## PROBLEM TO WORK ON
The lines to repeat are those below from the one containing "ring mcp: (375, 104)" down to the one containing "thumb mcp: (405, 162)", both included; reproduce them exactly and nothing else.

## INFORMATION GIVEN
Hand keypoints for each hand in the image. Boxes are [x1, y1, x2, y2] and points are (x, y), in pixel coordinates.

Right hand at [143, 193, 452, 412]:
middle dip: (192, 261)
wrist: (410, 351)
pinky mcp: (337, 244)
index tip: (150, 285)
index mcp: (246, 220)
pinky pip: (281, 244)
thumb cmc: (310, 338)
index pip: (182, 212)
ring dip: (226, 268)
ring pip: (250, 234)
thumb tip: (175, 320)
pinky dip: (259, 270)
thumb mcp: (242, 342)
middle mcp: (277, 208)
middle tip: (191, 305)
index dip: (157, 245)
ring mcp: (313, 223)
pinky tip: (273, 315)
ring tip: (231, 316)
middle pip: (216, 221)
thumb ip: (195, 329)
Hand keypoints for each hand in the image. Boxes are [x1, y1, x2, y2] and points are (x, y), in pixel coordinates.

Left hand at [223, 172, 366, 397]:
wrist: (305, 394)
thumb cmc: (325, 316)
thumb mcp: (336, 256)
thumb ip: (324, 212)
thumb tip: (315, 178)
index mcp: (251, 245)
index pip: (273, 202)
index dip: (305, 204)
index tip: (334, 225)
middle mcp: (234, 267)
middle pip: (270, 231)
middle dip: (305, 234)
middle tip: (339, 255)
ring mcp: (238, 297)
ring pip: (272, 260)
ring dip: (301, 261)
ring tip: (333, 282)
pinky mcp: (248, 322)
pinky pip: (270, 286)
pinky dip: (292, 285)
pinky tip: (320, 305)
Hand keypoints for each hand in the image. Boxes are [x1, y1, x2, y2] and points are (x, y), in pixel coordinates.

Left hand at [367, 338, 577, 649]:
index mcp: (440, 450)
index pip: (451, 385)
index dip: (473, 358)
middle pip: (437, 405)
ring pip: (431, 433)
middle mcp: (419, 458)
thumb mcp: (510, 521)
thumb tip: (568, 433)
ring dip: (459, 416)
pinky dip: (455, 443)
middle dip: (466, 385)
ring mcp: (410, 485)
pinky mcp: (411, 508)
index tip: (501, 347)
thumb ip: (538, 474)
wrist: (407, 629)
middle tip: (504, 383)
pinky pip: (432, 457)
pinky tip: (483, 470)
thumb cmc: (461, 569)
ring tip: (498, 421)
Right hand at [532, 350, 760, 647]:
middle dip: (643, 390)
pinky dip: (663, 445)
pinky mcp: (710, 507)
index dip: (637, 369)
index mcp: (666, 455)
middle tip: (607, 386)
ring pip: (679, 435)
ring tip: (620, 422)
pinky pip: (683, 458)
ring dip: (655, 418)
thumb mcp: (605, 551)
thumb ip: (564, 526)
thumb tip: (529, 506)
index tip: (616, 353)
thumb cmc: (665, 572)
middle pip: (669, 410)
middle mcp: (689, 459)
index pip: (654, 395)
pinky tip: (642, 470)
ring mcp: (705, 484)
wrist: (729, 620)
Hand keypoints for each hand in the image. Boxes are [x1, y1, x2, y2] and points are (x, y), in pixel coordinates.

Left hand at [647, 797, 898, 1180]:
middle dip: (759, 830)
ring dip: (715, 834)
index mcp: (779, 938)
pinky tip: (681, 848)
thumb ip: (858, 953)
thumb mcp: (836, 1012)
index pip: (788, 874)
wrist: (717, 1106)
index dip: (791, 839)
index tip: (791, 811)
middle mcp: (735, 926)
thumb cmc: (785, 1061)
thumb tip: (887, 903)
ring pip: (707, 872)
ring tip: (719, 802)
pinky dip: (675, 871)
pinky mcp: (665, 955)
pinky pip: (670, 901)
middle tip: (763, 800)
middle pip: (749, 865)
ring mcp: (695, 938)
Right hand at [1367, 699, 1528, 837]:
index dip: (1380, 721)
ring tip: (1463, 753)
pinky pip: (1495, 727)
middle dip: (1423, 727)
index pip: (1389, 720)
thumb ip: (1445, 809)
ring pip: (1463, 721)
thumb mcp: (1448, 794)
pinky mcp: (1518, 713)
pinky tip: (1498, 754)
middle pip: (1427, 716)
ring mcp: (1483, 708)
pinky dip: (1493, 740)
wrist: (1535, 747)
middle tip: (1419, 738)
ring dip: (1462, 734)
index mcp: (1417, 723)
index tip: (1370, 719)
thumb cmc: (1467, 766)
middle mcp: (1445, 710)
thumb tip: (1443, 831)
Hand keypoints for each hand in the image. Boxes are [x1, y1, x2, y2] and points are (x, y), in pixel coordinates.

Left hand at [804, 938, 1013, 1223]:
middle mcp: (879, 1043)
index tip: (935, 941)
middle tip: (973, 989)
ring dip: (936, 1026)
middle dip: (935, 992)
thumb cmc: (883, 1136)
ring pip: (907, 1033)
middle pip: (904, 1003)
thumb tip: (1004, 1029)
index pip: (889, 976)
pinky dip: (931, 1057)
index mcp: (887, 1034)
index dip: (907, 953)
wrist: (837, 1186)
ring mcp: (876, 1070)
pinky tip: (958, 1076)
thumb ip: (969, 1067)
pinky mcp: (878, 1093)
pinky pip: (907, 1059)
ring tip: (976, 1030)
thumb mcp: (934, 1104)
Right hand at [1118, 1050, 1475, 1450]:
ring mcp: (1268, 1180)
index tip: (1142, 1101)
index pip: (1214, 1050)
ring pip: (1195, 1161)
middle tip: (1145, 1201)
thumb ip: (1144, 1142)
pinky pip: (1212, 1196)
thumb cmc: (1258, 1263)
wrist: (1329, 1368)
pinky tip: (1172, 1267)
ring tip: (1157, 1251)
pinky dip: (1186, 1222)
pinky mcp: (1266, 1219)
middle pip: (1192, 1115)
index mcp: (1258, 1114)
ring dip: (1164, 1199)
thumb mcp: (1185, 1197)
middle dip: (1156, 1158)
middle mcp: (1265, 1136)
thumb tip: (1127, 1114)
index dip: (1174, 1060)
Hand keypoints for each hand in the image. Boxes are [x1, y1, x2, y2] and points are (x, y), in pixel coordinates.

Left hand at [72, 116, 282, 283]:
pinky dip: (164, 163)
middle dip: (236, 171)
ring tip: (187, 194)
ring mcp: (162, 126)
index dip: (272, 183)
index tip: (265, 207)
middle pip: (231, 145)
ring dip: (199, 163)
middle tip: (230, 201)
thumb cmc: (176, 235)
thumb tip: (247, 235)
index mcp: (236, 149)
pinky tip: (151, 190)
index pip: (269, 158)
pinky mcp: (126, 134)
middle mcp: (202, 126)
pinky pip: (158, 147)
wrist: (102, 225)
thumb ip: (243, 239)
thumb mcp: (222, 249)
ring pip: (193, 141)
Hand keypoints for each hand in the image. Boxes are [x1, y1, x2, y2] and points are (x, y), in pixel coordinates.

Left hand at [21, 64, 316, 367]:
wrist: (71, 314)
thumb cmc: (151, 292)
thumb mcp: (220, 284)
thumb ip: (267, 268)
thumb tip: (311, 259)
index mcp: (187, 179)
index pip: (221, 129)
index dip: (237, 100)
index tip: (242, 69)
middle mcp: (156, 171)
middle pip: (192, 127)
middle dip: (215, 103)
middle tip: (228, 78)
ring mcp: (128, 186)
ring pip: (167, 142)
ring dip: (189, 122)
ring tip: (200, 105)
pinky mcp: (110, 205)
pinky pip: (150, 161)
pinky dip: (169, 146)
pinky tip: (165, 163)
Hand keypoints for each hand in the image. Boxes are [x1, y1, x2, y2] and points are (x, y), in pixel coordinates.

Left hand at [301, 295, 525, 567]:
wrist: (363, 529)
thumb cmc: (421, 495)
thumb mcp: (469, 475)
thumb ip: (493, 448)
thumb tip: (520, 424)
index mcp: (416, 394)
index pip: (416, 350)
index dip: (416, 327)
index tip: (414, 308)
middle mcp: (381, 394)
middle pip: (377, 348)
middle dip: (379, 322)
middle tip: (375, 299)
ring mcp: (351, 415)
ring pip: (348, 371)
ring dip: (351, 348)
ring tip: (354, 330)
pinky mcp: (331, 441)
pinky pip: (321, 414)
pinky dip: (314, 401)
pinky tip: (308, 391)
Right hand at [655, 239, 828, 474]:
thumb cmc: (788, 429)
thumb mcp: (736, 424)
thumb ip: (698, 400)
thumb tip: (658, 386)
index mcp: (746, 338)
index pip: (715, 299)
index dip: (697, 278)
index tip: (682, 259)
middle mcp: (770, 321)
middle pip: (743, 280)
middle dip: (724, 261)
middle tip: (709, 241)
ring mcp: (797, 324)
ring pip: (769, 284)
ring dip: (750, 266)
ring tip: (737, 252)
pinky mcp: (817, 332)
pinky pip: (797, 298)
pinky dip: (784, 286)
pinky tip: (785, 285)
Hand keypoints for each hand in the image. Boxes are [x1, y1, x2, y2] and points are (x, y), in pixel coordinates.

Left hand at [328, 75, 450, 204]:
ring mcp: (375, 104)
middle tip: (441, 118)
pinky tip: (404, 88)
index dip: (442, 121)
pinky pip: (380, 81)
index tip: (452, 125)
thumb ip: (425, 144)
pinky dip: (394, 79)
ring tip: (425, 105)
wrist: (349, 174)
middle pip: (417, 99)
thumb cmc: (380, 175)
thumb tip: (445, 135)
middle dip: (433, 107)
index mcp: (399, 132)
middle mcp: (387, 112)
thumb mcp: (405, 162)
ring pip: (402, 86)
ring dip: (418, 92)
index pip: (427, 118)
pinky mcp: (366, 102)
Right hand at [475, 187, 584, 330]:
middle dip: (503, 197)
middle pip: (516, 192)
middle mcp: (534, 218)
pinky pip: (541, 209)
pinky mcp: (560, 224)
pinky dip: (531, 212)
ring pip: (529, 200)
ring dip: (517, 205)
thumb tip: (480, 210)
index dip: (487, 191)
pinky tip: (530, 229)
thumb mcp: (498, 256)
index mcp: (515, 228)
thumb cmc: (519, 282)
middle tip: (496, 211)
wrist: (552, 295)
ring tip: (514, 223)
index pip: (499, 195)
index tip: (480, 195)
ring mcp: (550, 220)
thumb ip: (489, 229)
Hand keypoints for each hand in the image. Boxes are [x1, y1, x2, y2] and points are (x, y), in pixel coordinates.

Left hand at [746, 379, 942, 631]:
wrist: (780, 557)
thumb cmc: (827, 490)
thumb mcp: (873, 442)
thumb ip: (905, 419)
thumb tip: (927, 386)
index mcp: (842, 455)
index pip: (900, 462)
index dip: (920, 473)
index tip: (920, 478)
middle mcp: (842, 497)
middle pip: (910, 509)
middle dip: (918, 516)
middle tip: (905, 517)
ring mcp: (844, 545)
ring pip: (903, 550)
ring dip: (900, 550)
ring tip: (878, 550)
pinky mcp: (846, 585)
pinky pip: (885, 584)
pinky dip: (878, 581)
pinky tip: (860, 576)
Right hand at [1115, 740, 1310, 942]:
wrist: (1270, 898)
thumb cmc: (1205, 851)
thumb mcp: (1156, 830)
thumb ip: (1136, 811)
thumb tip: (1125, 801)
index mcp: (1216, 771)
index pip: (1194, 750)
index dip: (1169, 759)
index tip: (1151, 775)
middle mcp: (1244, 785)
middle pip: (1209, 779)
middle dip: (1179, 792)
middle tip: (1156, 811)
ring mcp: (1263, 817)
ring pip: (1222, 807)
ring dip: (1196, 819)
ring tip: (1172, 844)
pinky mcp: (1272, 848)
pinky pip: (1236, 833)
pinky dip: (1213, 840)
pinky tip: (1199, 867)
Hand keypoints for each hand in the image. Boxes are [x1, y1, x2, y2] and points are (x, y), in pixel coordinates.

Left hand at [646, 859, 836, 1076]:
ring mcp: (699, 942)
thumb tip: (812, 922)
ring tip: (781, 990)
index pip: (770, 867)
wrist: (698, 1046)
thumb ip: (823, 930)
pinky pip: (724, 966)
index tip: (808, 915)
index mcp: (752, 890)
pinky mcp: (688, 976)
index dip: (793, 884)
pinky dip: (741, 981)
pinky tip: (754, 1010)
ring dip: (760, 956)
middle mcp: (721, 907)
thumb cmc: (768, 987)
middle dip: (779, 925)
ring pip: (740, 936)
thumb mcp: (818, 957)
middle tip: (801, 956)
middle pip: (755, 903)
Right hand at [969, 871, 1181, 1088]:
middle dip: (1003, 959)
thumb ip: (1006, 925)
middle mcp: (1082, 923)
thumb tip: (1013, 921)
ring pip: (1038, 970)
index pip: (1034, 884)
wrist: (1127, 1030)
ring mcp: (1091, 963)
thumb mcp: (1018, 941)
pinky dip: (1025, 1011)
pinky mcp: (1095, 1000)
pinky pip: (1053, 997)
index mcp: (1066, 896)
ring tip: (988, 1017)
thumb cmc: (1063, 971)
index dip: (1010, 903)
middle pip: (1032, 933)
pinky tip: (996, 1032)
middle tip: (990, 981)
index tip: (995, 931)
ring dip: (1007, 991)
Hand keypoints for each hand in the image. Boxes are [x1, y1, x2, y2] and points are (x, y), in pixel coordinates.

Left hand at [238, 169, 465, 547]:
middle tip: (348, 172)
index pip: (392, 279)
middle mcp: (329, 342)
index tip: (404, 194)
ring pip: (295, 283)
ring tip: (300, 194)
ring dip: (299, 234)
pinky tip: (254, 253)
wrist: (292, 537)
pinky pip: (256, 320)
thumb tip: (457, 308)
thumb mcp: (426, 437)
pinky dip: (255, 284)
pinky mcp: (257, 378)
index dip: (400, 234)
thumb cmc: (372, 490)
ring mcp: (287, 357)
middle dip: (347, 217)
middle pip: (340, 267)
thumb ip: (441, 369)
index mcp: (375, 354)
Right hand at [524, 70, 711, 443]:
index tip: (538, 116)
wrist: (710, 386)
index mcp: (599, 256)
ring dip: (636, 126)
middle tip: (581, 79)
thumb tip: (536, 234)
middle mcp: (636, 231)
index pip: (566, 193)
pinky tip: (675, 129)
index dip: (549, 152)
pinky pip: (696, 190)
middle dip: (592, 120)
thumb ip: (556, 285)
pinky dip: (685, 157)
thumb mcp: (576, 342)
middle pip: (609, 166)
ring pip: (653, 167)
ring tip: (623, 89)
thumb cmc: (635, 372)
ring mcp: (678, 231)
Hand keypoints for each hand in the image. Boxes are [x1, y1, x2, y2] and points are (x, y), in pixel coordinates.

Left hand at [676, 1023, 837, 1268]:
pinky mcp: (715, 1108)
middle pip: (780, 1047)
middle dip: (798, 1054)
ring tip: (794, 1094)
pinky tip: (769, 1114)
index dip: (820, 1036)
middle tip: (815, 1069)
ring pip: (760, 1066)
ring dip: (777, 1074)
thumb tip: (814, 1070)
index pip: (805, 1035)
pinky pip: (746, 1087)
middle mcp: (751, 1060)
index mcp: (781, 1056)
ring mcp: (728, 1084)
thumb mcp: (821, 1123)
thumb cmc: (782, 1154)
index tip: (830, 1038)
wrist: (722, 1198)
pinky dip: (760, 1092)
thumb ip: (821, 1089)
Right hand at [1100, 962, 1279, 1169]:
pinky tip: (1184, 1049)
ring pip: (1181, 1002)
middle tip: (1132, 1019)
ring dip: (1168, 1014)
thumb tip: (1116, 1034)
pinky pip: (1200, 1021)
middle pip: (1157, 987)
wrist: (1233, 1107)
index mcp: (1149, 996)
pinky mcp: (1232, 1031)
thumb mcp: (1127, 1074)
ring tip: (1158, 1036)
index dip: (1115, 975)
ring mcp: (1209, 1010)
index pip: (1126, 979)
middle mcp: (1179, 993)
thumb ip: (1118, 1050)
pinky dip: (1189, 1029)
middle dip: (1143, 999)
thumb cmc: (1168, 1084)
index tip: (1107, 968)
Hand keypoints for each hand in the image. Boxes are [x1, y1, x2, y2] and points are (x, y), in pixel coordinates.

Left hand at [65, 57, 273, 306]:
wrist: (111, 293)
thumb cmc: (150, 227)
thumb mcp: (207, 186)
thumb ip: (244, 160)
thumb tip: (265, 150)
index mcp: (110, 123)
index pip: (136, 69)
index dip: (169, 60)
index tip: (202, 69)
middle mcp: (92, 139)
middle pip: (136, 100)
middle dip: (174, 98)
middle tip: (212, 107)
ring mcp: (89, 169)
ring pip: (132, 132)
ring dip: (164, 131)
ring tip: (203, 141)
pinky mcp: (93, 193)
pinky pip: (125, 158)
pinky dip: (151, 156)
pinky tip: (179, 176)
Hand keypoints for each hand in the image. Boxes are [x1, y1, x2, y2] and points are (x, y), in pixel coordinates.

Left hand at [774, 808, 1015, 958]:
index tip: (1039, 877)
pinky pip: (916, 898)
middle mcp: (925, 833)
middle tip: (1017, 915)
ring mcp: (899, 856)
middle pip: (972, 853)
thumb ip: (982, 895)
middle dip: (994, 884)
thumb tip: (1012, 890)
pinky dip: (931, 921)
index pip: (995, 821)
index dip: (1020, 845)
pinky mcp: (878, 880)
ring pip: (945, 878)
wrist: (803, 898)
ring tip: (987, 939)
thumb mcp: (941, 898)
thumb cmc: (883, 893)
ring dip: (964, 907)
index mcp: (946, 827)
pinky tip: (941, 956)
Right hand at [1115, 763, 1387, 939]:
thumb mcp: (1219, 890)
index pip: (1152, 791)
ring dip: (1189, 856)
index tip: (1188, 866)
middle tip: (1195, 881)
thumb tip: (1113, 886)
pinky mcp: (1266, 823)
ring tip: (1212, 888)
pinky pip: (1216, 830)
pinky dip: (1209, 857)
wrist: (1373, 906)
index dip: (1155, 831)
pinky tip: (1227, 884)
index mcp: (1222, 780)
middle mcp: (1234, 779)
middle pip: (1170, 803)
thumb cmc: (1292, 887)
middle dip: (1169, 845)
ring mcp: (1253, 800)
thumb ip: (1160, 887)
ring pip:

## PROBLEM SOLUTION
ring mcp: (375, 104)
middle tip: (441, 118)
pinky tip: (404, 88)
index dip: (442, 121)
pinky pip: (380, 81)
index tip: (452, 125)
thumb ip: (425, 144)
pinky dip: (394, 79)
ring tip: (425, 105)
wrist: (349, 174)
middle pip: (417, 99)
thumb cmc: (380, 175)
thumb tip: (445, 135)
middle dip: (433, 107)
index mcp: (399, 132)
middle mcp: (387, 112)
thumb mcp: (405, 162)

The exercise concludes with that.